3Internalize generics and PECS (Producer Extends, Consumer Super); know why you cannot add to a List<? extends T> and can add to a List<? super T>.
4Treat all java.time types as immutable: methods like plusDays return a new object, and forgetting to capture the result is a frequent trap.
5Practice NIO.2 Path arithmetic by hand: resolve returns an absolute argument unchanged, relativize builds the path between two locations, and normalize cancels . and .. syntactically.
6Get comfortable with concurrency primitives: ExecutorService and Future, ConcurrentHashMap, atomics, CyclicBarrier vs CountDownLatch, Fork/Join fork-then-compute-then-join, and the volatile visibility guarantee.

Frequently Asked Questions

What are the current exam facts for 1Z0-809?
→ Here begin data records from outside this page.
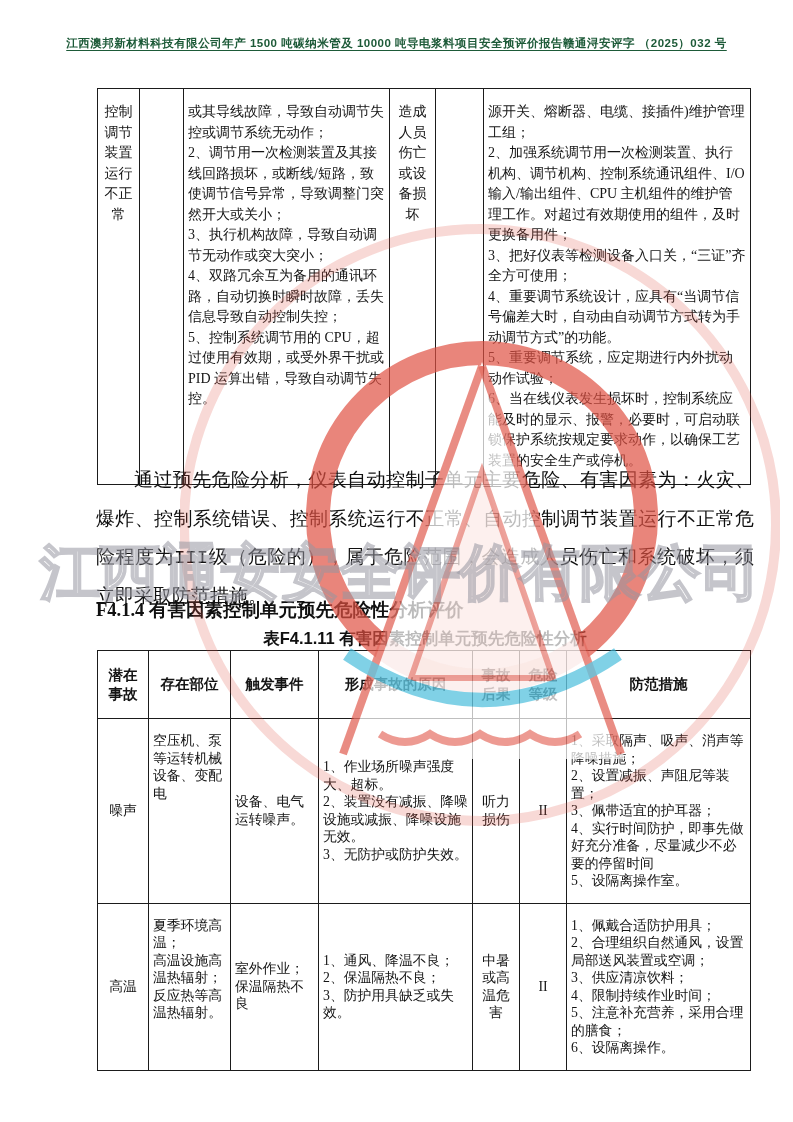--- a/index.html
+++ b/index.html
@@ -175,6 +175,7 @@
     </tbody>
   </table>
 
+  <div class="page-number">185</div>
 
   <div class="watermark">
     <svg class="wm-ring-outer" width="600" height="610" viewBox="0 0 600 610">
Oracle lists Exam 1Z0-809 as a professional-level certification with a 65% passing score and a $245 USD fee, delivered through Pearson VUE. It presents about 68 multiple-choice and multiple-select questions in 150 minutes, and the credential does not expire.

How is 1Z0-809 different from 1Z0-808?

1Z0-808 is the OCA associate exam covering Java fundamentals, while 1Z0-809 is the professional second-level exam. The Programmer II exam is considerably harder, going deep into lambdas, the Stream API, generics, NIO.2, and concurrency, with intricate code-output and compile questions.

Do I need to pass 1Z0-808 before 1Z0-809?

You can sit 1Z0-809 on its own, but to be awarded the Oracle Certified Professional, Java SE 8 Programmer credential you must also hold the OCA Java SE 8 (1Z0-808) certification. Many candidates take 1Z0-808 first.

Which topics carry the most weight on 1Z0-809?

Generics and Collections, the Stream API, and Concurrency together make up a large share of the exam and are where most candidates lose points. Expect many questions on wildcards and PECS, stream pipelines and collectors, and the Executor and Fork/Join frameworks.

Does the OCP Java SE 8 certification expire?

No. Once you earn the Oracle Certified Professional, Java SE 8 Programmer credential it does not expire. Oracle's role-based renewal policies apply only to certain other certifications, not this one.

What is the best way to prepare for 1Z0-809?

Write and run real Java 8 code rather than only reading. Drill stream pipelines, generics wildcards, java.time immutability, NIO.2 Path resolve/relativize/normalize, and multithreaded examples until you can predict compilation and output reliably.